Long unavailable, Isamu Noguchi's Rocking Stool (below) and Biomorphic Sofa and Ottoman (above) are being put back into production by the Vitra Design Museum.
Bottom, Thomas Dix; top, courtesy Vitra Design Museum
Offsite:
Isamu Noguchi Garden Museum Store, www.noguchi.org/shop.html
Remember the populist ideal behind Modernist furniture that said good design should be within the reach of the masses? In 1998, when he became director of merchandising at the Isamu Noguchi Foundation, in Long Island City, Queens, Douglas De Nicola set out to revive this ideal, long lost in the midcentury Modern feeding frenzy. He had a personal stake in wanting Noguchi pieces to be affordable, as the designer had originally intended: like many, he had fallen in love with Noguchi's Akari light sculptures--but had been burned by the unexpectedly high prices.

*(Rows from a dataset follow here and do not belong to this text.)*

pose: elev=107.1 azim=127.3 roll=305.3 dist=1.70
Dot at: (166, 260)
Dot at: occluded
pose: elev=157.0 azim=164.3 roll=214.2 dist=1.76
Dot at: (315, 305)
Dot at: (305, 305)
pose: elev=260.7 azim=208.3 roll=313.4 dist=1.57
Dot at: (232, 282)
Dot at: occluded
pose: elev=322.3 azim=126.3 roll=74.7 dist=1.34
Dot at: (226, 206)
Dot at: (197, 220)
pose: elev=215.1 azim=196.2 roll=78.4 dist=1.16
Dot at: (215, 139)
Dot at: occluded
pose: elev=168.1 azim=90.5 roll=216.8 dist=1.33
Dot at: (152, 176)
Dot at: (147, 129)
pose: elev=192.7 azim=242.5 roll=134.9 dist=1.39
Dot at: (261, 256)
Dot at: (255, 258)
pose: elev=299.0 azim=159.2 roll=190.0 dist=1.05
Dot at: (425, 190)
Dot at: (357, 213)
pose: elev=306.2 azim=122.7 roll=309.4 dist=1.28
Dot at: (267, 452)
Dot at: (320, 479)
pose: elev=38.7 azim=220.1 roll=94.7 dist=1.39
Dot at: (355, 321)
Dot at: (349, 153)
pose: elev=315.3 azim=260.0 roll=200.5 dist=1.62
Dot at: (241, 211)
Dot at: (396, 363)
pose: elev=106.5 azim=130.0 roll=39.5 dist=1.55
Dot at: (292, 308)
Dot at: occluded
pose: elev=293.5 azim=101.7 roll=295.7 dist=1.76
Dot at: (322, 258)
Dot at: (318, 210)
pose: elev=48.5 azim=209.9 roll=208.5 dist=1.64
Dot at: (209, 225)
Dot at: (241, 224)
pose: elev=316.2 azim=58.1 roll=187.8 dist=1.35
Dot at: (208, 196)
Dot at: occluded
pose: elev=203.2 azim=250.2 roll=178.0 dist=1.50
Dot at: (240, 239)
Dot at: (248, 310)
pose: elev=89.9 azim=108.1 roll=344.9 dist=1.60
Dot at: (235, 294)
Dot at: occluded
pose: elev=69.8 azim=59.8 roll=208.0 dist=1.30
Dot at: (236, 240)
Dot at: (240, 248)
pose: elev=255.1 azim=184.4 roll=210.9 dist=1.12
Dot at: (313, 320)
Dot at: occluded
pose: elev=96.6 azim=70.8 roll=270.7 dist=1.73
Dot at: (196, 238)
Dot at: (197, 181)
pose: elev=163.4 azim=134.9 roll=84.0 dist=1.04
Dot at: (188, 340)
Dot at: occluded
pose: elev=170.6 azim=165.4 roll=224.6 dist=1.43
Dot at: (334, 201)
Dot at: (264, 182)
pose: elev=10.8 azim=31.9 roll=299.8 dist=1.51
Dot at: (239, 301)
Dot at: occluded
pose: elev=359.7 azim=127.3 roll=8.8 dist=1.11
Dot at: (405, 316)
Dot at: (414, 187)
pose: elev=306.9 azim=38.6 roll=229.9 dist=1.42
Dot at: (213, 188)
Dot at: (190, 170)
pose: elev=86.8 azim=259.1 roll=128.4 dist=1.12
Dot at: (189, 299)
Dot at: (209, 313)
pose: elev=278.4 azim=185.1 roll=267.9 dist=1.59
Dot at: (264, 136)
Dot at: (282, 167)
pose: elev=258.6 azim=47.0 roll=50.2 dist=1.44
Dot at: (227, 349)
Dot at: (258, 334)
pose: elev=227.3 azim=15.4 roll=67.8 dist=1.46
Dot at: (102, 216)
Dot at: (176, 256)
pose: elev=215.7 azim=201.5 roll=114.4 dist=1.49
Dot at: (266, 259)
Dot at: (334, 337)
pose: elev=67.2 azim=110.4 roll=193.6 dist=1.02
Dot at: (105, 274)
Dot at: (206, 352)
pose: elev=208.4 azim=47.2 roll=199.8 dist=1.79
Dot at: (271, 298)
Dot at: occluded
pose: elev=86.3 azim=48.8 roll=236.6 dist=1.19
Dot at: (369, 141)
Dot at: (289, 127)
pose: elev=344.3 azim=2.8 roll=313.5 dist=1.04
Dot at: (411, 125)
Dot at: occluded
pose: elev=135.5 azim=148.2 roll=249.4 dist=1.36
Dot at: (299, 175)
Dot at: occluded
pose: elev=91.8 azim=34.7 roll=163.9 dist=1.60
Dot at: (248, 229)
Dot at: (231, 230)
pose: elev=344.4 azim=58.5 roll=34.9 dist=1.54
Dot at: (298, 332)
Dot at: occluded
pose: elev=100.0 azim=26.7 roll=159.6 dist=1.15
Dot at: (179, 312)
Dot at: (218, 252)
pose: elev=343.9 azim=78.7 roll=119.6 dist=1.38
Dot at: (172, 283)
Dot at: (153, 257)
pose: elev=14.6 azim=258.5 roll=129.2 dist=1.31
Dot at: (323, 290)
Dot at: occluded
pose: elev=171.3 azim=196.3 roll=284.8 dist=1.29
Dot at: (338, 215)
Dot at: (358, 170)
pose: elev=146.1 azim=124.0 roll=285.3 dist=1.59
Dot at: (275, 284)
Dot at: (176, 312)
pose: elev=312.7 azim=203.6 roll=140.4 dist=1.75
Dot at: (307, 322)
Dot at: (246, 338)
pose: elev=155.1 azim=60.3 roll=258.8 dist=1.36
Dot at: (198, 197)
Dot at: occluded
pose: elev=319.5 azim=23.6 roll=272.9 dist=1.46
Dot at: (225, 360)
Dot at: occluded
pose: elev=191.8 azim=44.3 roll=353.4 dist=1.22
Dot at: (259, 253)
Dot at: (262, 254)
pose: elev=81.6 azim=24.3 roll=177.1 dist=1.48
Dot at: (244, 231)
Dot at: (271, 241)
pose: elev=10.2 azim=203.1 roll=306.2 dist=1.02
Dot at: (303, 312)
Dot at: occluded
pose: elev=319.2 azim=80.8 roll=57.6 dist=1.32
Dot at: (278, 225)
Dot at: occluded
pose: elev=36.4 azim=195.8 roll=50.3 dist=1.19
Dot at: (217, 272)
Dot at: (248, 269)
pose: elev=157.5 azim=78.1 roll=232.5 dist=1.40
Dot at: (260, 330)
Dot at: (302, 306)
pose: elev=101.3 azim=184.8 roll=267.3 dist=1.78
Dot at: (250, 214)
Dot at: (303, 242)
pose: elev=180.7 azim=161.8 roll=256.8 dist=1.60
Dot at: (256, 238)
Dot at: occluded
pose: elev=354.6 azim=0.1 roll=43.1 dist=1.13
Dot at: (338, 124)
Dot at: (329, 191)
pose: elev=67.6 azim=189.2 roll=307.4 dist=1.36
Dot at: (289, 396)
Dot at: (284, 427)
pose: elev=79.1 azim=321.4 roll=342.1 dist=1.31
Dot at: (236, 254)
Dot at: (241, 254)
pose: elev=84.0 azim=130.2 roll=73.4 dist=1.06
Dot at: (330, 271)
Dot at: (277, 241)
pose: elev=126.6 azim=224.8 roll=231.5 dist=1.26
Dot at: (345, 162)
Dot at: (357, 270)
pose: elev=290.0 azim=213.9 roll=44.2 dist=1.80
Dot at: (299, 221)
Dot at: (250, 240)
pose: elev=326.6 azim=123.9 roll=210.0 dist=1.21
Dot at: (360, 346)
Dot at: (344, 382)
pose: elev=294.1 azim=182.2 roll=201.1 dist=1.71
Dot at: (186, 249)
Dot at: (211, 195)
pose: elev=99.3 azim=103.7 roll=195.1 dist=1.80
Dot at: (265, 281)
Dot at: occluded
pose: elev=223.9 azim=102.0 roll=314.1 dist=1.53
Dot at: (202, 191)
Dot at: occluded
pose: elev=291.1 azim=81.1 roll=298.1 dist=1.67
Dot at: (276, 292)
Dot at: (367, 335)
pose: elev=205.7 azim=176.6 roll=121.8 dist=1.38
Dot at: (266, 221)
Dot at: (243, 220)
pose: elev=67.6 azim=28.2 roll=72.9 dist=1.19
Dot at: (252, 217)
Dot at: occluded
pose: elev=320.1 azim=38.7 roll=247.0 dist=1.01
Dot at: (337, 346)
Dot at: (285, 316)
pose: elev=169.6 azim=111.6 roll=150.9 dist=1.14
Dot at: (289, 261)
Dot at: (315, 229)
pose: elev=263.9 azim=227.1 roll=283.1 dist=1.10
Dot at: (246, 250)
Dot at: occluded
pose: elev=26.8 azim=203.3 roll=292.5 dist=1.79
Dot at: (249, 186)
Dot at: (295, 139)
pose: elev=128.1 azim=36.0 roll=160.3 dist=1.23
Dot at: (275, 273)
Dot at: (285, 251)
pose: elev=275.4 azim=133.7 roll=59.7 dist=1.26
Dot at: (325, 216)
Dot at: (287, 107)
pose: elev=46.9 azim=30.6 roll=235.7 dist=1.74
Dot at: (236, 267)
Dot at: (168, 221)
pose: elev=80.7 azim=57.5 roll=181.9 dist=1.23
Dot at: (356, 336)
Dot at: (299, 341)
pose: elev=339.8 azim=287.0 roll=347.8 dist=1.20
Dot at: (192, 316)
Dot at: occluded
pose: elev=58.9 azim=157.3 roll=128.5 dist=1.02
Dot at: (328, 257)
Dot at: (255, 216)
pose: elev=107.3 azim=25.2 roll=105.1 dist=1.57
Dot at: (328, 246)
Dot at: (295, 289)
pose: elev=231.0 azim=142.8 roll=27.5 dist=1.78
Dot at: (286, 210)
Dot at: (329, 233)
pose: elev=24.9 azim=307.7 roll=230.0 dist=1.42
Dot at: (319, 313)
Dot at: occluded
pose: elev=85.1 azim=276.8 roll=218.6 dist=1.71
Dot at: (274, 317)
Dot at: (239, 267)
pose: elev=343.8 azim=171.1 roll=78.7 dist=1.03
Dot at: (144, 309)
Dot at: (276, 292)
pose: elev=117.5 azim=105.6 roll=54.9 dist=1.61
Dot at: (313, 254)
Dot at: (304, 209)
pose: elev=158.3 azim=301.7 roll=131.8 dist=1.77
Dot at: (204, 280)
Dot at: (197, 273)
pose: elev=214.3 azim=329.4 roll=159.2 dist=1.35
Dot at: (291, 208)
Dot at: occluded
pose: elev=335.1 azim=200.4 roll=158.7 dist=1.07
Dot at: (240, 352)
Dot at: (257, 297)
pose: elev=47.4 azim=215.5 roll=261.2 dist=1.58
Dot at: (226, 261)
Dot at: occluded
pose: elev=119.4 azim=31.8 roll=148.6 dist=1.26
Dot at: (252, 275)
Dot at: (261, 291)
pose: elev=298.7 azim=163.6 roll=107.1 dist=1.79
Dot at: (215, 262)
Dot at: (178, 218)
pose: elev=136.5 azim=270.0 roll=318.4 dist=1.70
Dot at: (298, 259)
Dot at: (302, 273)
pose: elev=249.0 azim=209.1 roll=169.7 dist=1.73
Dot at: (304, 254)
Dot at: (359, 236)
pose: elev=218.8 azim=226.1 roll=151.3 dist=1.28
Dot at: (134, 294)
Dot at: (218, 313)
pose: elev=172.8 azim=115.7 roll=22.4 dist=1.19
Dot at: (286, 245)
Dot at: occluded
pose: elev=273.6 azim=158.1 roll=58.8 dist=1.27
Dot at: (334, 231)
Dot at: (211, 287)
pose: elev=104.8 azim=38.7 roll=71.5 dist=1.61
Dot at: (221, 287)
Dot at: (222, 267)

De Nicola began his quiet revolution by lowering the prices of Akari lamps as much as 20 percent. "I wanted them to be under $100, so different sorts of people could buy them," he says. "We have made up in volume what we might have lost in profit margin." Flush with this success, De Nicola tried a similar strategy with Noguchi's furniture. Although the sculptor designed the most recognizable coffee table in existence, many of his other designs were out of production or had never been produced at all. But De Nicola realized that because they are so clean and simple, they could be manufactured according to Noguchi's specs at relatively reasonable prices.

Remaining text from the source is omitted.